In February 2019, Cheema, Meagher, and Sharp posted a blog on “Multiple Marginalizations: What Bioethics Can Learn From Black Feminism” (Multiple Marginalizations: What Bioethics Can Learn From Black Feminism | Bioethics.net) In this blog post, the authors discuss the necessity of using intersectionality as a theoretical framework for Bioethics: “The convergence of social inequities and marginalization, like racism, poverty, religious persecution, sexism, or homophobia produces unique vulnerabilities and social inequities.”
In considering multiple marginalizations and disability, I propose that we cannot overlook multiple marginalizations within the disability community. Disability is never a singular identity. It is always experienced as an intersectional identity lived as “AND” or “NOT ONLY.” Sins Invalid (2020) has led the way positioning “Disability Justice” as the next evolution to the Disability Rights movementIt directly addresses intersectionality and acknowledges how Disability Rights historically has been a “single issue identity” which does not recognize race, gender, sexuality, age, etc. Within Disability Justice, we lift the voices of the most marginalized including those with multiple marginalizations.

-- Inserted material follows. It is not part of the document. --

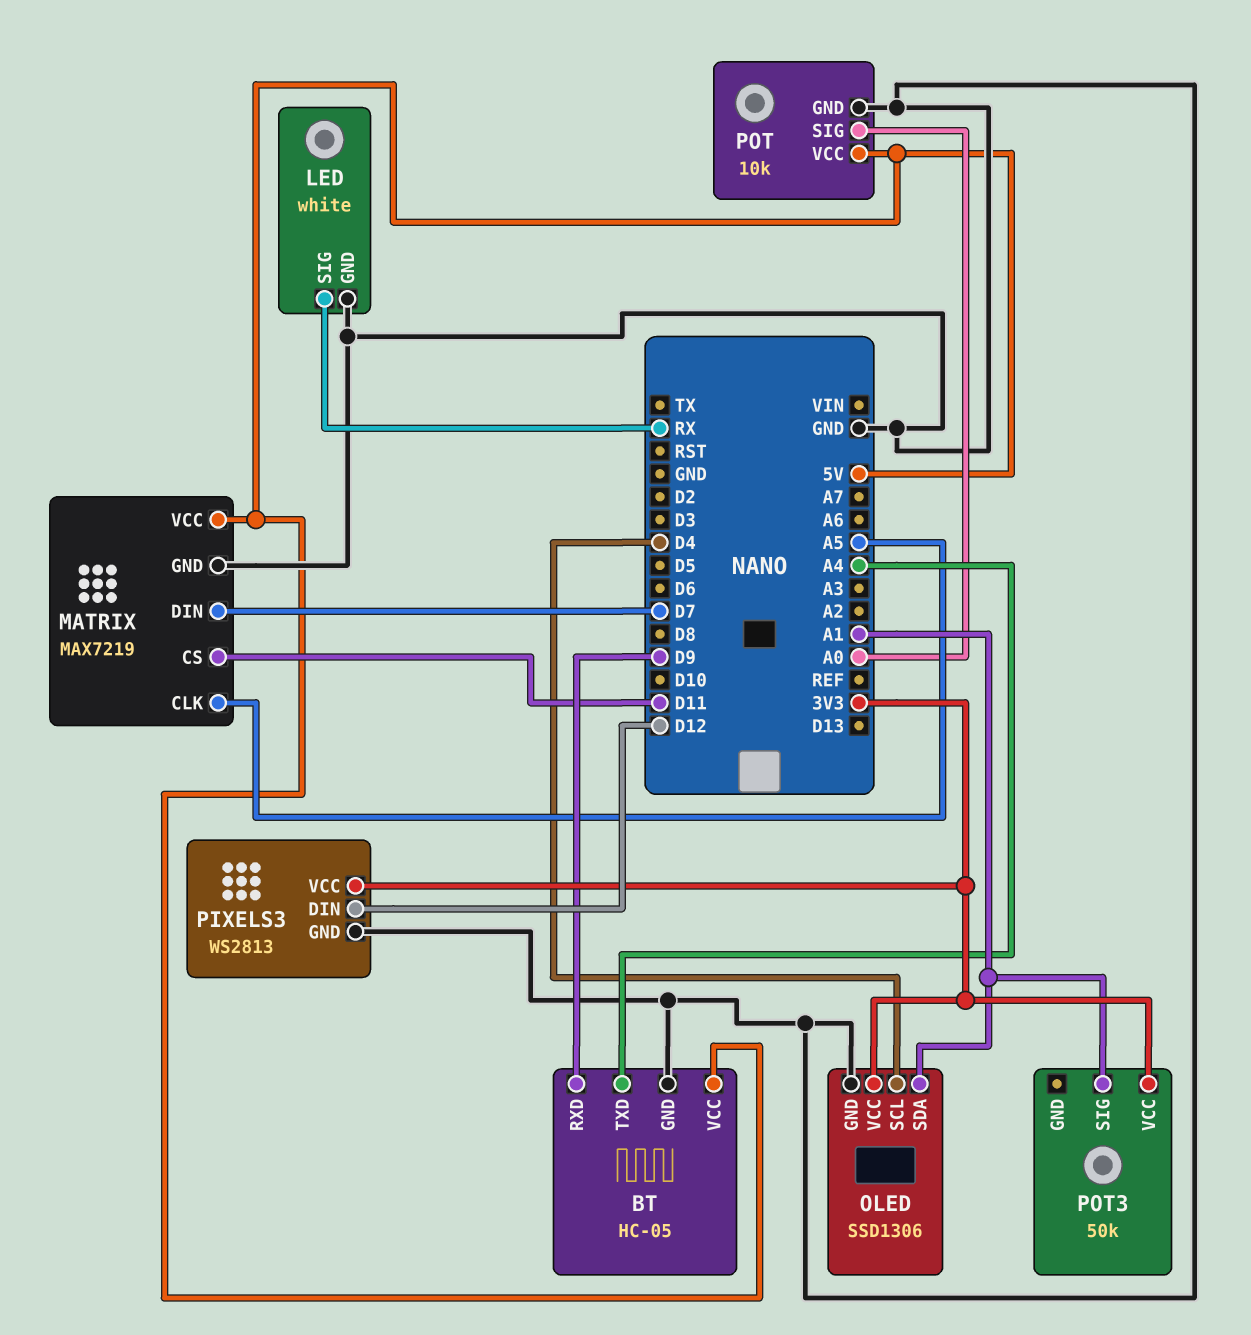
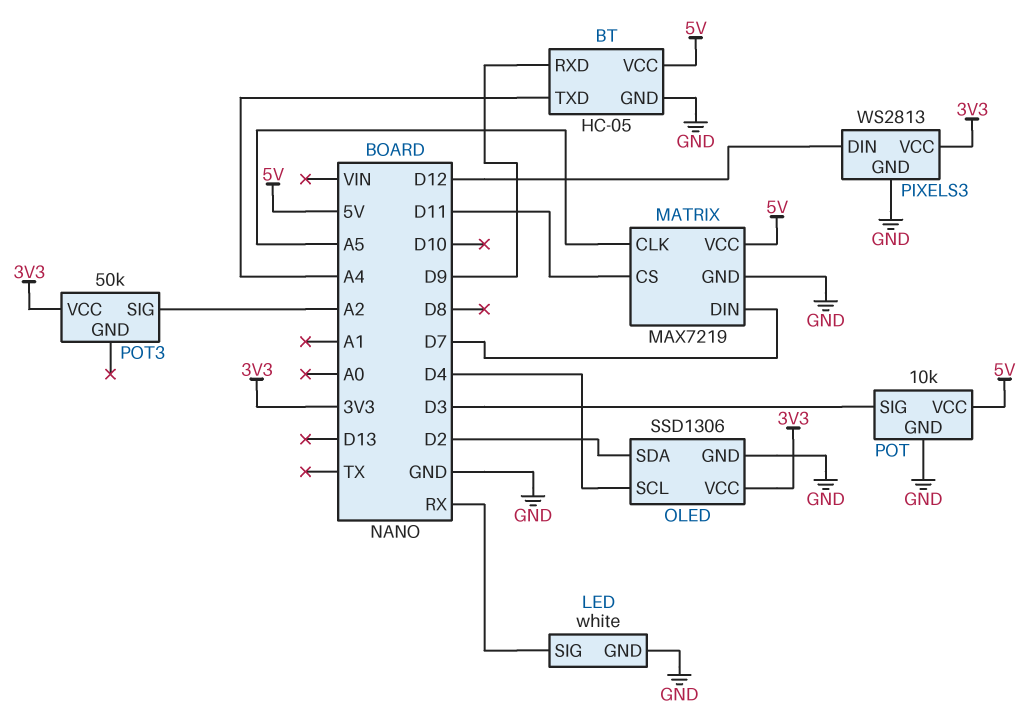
OLED pin SDA: A1 -> D2
POT pin SIG: A0 -> D3
POT3 pin SIG: A1 -> A2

A surprising omission within listed +characteristics is disability itself. It may be counterintuitive that a list additive to some X characteristic should also include that characteristic, but it should. While one person can possess X trait (Gender) and Y trait (Disabled), another person can have the following combination of traits: X1= trans, X2=gay, Y1=diabetes, Y2=leg amputation.
The importance of multiples is a foundational thread in disability history which directs our gaze to the “all” in the “Education for ALL Handicapped Children Act” (which became IDEA). Some children with disabilities were educated, others trained for routinized employment, and still others were considered only worthy of custodial care and excluded from training and education and from society writ large.
On what basis? The children who were most excluded from education were often those with so-called “multiple handicaps” (PARC v Commonwealth of Pennsylvania). While this category also included multiple diagnostic disabilities such as both intellectual and physical disability, they also included things perceived to be profoundly debilitating characteristics such as self-care/incontinence, performative language skills, and body aesthetic such as drooling. The “most marginalized” in disability has always included a myriad of less valued traits of bodies/minds which, per Cheema et. al., have produced “unique vulnerabilities and social inequities” including the acceptance of pervasive violence made acceptable through de-humanization.
There are systemic structures within the disability communities that have both fostered strong identity and (sub)cultures while simultaneously dividing and even stratifying disability subpopulations. Examples include:
- Common yet segregated experiences driven by service/funding funneling by label into congregate settings as “State Training Centers” or institutions for individuals with ID/DD, state hospitals for individuals with mental health diagnoses, schools for the Deaf and/or Blind, and nursing homes for the elderly, especially those with dementia and those who require personal care supports. These spaces facilitate enculturation through specific language (medical, regulatory etc.), rules and regulations that confine the minds, bodies, and behaviors of residents, as well as explicit hierarchies of power.
- Affiliations with single diagnostic labels and created communities of belonging: Deaf Culture, Little People of America, Autistic Self Advocacy Network, National Federation of the Blind, National Association for Down Syndrome, Jerry’s Orphans.
- Multiple single issue Disability Rights Movement(s) such as “Deaf President Now’ and “We Will Ride,” to name but two. Our history of many advocacy movements, each were powerful and transformative, were also separate and exclusive to singular disability populations.
In short, separating ourselves historically helped provide identity, (sub)culture, and transformational progress. But as we advance to the next stage of the movement and consider disability justice through the lens of intersectionality, how do we remove the barriers between subcultures? And as we embrace multiple marginalizations, is there room for us to understand the multiples in our own community, for example:
- About 10% of children identified with Autism also have chromosomal conditions such as Down Syndrome (CDC, Data and Statistics on Autism Spectrum Disorder)
- About 50% of individuals with Down Syndrome have Alzheimer’s in their 50’s/60’s (Alzheimer’s Association, Down syndrome and Alzheimer’s Disease)
- Adults with disabilities report frequent mental distress almost 5 times as often as adults without disabilities (CDC, The Mental Health of People with Disabilities)
- Co-occurring conditions with diabetes can include cardiovascular disease, kidney disease, amputation and blindness (CDC, National Diabetes Statistics Report 2020)
- About 25-40% of Individuals with Cerebral Palsy (CP) will have a seizure disorder — one of many conditions that may co-occur with CP (MT DPHHS, Health and Safety Guidelines, Cerebral Palsy)
How do we extend the theoretical framework of intersectionality to expand perspectives of multiple marginalizations? We must take intentional strides to make room at the table welcoming all configurations of bodies/minds and embrace lived plurality in aesthetics, abilities, languages, gender, nations/states, race, religions, sexuality, etc.